I don't think there is currently much overlap between those working on theorem proving and those working on Bayesian statistics. There is perhaps even a clash of temperaments between those who seek absolute certainty and those who seek an edge in the messy process of muddling through. Nevertheless I foresee great possibilities of using Bayesian reasoning to guide the internal search of theorem provers, thus giving them a sense of direction.
Reasoning "X hasn't been progressing recently, therefore X is unlikely to progress in the near future." is good reasoning if that is really all that we know. But it is also weak reasoning which we should be quick to discard if we see a relevant change looming. The next ten or twenty years might see the incorporation of Bayesian reasoning as a guiding principle for tree search heuristics inside theorem provers and lead to large advances.
Bayesian probability theory tells you how to process evidence as well as possible. If you know what's evidence of a correct path, you can make it into an ad-hoc hueristic more easily than a part of a Bayesian update. Seems like the real insight required is to figure out what's evidence of a correct path.
In a recent comment thread I expressed skepticism as to whether there's been meaningful progress on general artificial intelligence.
I hedged because of my lack of subject matter knowledge, but thinking it over, I realized that I do have relevant subject matter knowledge, coming from my background in pure math.
In a blog post from April 2013, Fields Medalist Timothy Gowers wrote:
I don't know of any computer programs that have been able to prove theorems outside of the class "very routine and not requiring any ideas," without human assistance (and without being heavily specialized to an individual theorem). I think that if such projects existed, Gowers would be aware of them and would likely have commented on them within his post.
It's easy to give an algorithm that generates a proof of a mathematical theorem that's provable: choose a formal language with definitions and axioms, and for successive values of n, enumerate all sequences of mathematical deductions of length n, halting if the final line of a sequence is the statement of the the desired theorem. But the running time of this algorithm is exponential in the length of the proof, and the algorithm is infeasible to implement except for theorems with very short proofs.
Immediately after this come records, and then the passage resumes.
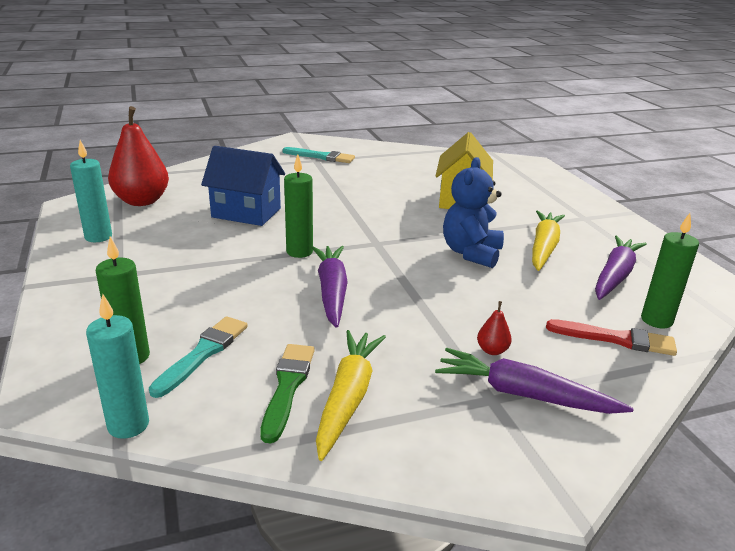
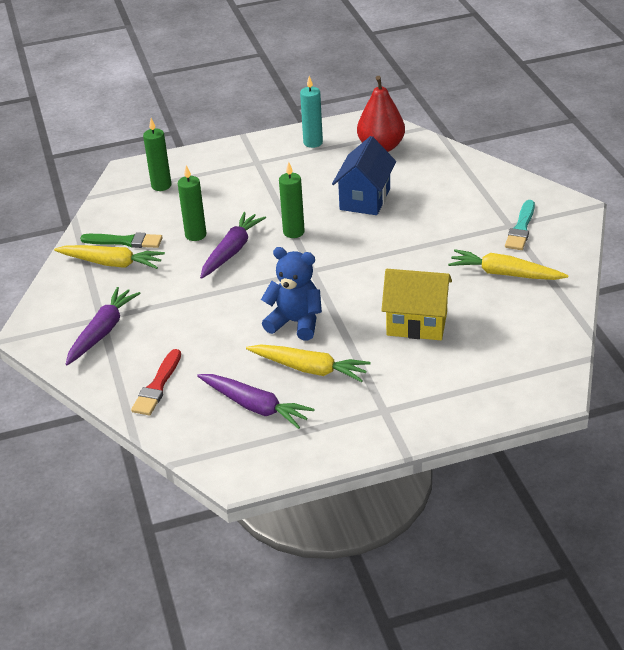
camera: 95 degrees right, 10 degrees up
turquoise candle [86,294,149,439] -> none
turquoise brush [149,316,248,398] -> none
purple carrot [312,246,348,328] -> purple carrot turned 60 degrees counterclockwise [200,212,266,279]
red pear [477,301,512,355] -> none
green candle [641,213,699,328] -> green candle moved to [178,165,206,241]
none -> yellow carrot [448,249,568,280]

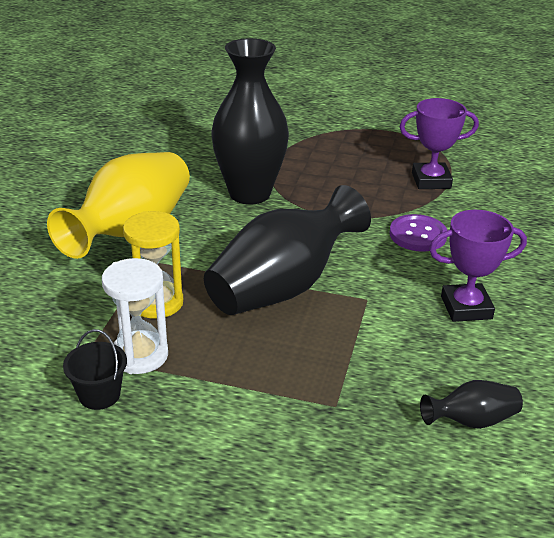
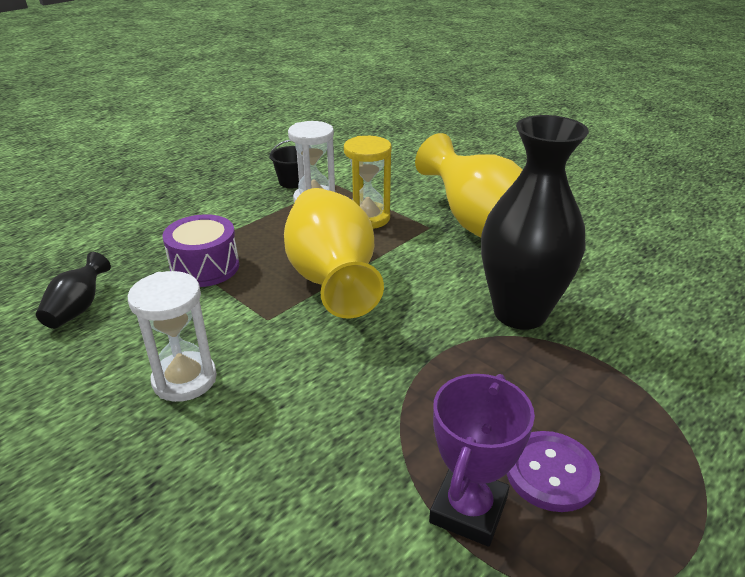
camera: 120 degrees right, 0 degrees up
black vase [204,185,371,315] -> yellow vase [284,188,384,319]
purple button [390,214,447,252] -> purple button moved to [507,431,600,512]
purple trophy [429,210,527,322] -> white hourglass [128,271,217,402]
none -> purple drum [162,214,239,287]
It appears that the situation is not "there are computer programs that are able to prove mathematical theorems, just not as yet as efficiently as humans," but rather "computer programs are unable to prove any nontrivial theorems."
I'll highlight the Sylow theorems from group theory as examples of nontrivial theorems. Their statements are simple, and their proofs are not very long, but they're ingenious, and involve substantive ideas. If somebody was able to write a program that's able to find proofs of the Sylow theorems, I would consider that to be strong evidence that there's been meaningful progress on general artificial intelligence. In absence of such examples, I have a strong prior against there having been meaningful progress on general artificial intelligence.
I will update my views if I learn of the existence of such programs, or of programs that are capable of comparably impressive original research in domains outside of math.